The project, launched   by Inner Wheel Club of Thane Hills (IWCTH) with the help of city-based NGO Sevadham, was initiated at the suggestion of Dr Pallavi Bhatt, a paediatrician, who visited the village during a health camp organised by the club and observed that the children living there were malnourished. Quarterly health camps were then augmented with a regular supply of nutrition to the children. So, while the doctors at the health camp checked their height and weight along with a general body check up and provided medicines such as cough syrups, the food distributed ensured that the children remain properly nourished.

At least one specialist accompanies the health camp. So in July it was a dentist who recommended appropriate oral care. IWCTH distributed free toothpaste and toothbrushes too. Then in October, an eye-specialist checked the eyesight of the children. In January, when the next camp is scheduled, an ENT specialist is expected to accompany the volunteers.

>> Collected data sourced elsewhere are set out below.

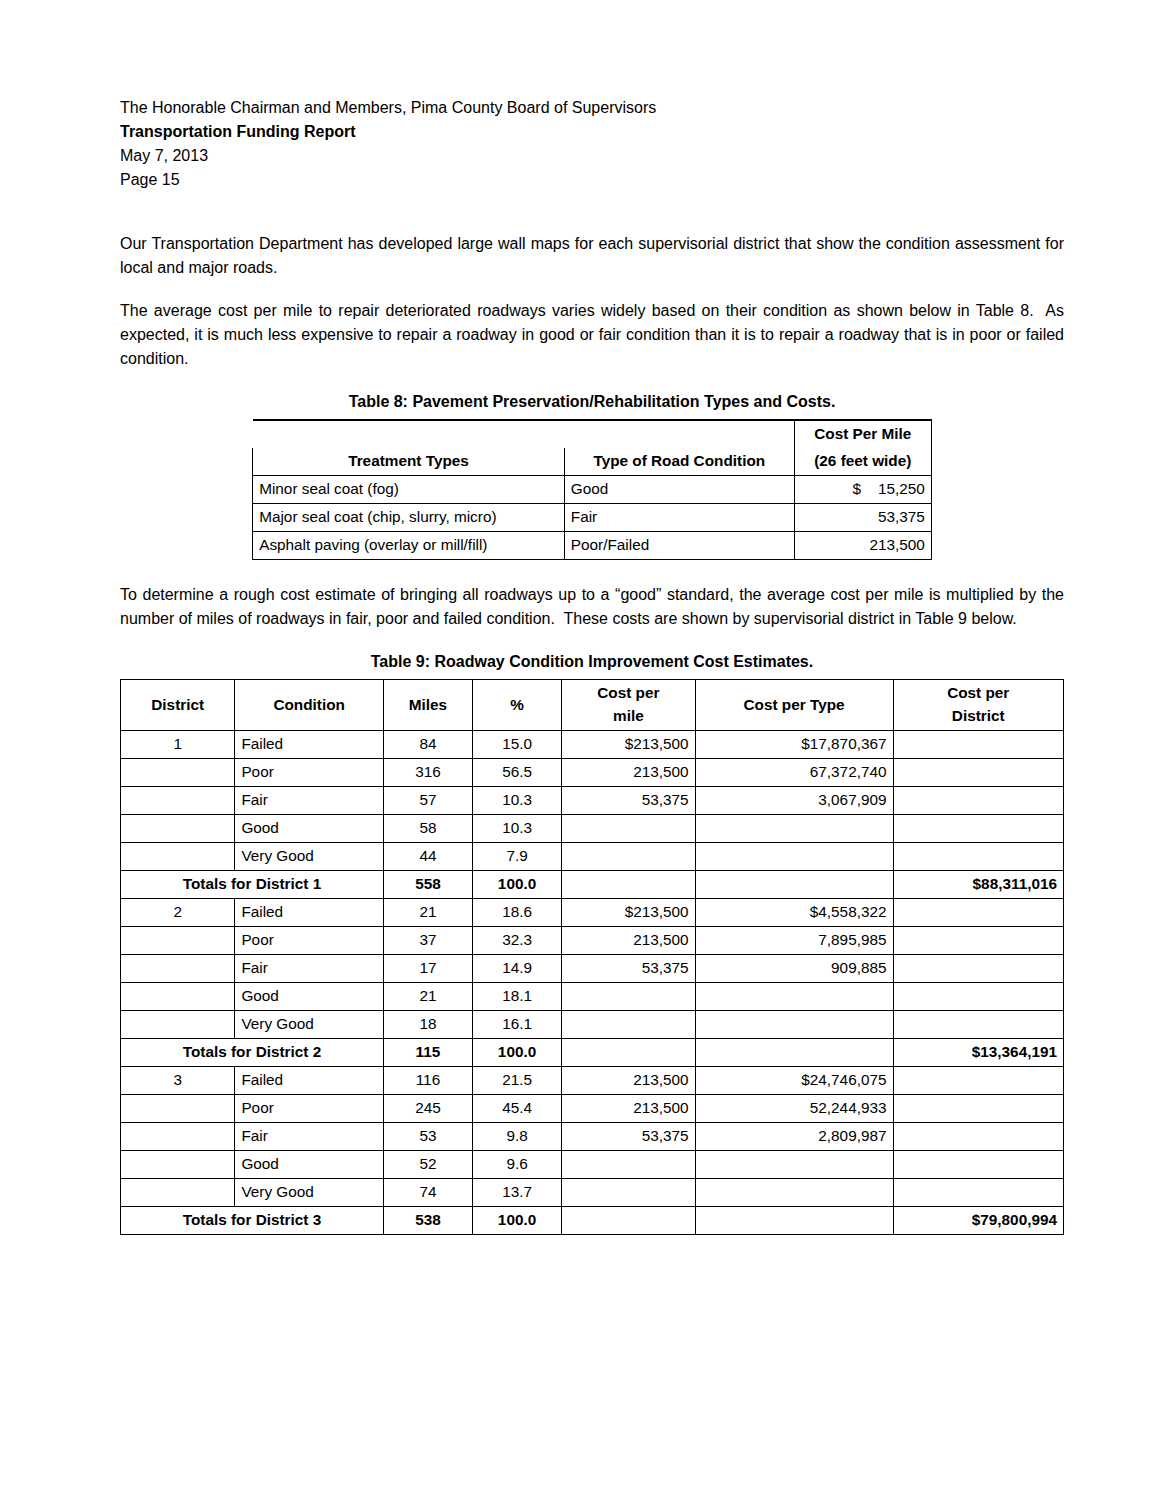The Honorable Chairman and Members, Pima County Board of Supervisors
Transportation Funding Report
May 7, 2013
Page 15
Our Transportation Department has developed large wall maps for each supervisorial district that show the condition assessment for local and major roads.
The average cost per mile to repair deteriorated roadways varies widely based on their condition as shown below in Table 8. As expected, it is much less expensive to repair a roadway in good or fair condition than it is to repair a roadway that is in poor or failed condition.
Table 8: Pavement Preservation/Rehabilitation Types and Costs.
| | | Cost Per Mile |
| --- | --- | --- |
| Treatment Types | Type of Road Condition | (26 feet wide) |
| Minor seal coat (fog) | Good | $ 15,250 |
| Major seal coat (chip, slurry, micro) | Fair | 53,375 |
| Asphalt paving (overlay or mill/fill) | Poor/Failed | 213,500 |
To determine a rough cost estimate of bringing all roadways up to a “good” standard, the average cost per mile is multiplied by the number of miles of roadways in fair, poor and failed condition. These costs are shown by supervisorial district in Table 9 below.
Table 9: Roadway Condition Improvement Cost Estimates.
| District | Condition | Miles | % | Cost per mile | Cost per Type | Cost per District |
| --- | --- | --- | --- | --- | --- | --- |
| 1 | Failed | 84 | 15.0 | $213,500 | $17,870,367 | |
| | Poor | 316 | 56.5 | 213,500 | 67,372,740 | |
| | Fair | 57 | 10.3 | 53,375 | 3,067,909 | |
| | Good | 58 | 10.3 | | | |
| | Very Good | 44 | 7.9 | | | |
| Totals for District 1 | 558 | 100.0 | | | $88,311,016 |
| 2 | Failed | 21 | 18.6 | $213,500 | $4,558,322 | |
| | Poor | 37 | 32.3 | 213,500 | 7,895,985 | |
| | Fair | 17 | 14.9 | 53,375 | 909,885 | |
| | Good | 21 | 18.1 | | | |
| | Very Good | 18 | 16.1 | | | |
| Totals for District 2 | 115 | 100.0 | | | $13,364,191 |
| 3 | Failed | 116 | 21.5 | 213,500 | $24,746,075 | |
| | Poor | 245 | 45.4 | 213,500 | 52,244,933 | |
| | Fair | 53 | 9.8 | 53,375 | 2,809,987 | |
| | Good | 52 | 9.6 | | | |
| | Very Good | 74 | 13.7 | | | |
| Totals for District 3 | 538 | 100.0 | | | $79,800,994 |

On October 29, the IWCTH held its second health camp up under Aahaar. The results of initiating the nutritional supply in July was encouraging. All but three children had gained about one to one and a half kilos in weight. The three who didn’t gain weight didn’t lose it either.

Sarmistha Chowdhury from IWCTH says, "We came to know about this village from Sevadham and we first started only with health camps, where we carry out health check ups and would distribute some food, old clothes and toys for children. When Dr Bhatt accompanied us to the village, she noticed the state of the children, and then suggested that a regular nutritional meal be supplied to them. This is how Project Aahaar was conceived." The funds for the project come from personal contributions of the IWCTH members.

If every city, town and village decided to replicate project Aahaar, soon our country will see a dramatic decline in the prevalence of malnutrition – and perhaps also in number of anti-social cases. We can then expect a more peaceful future.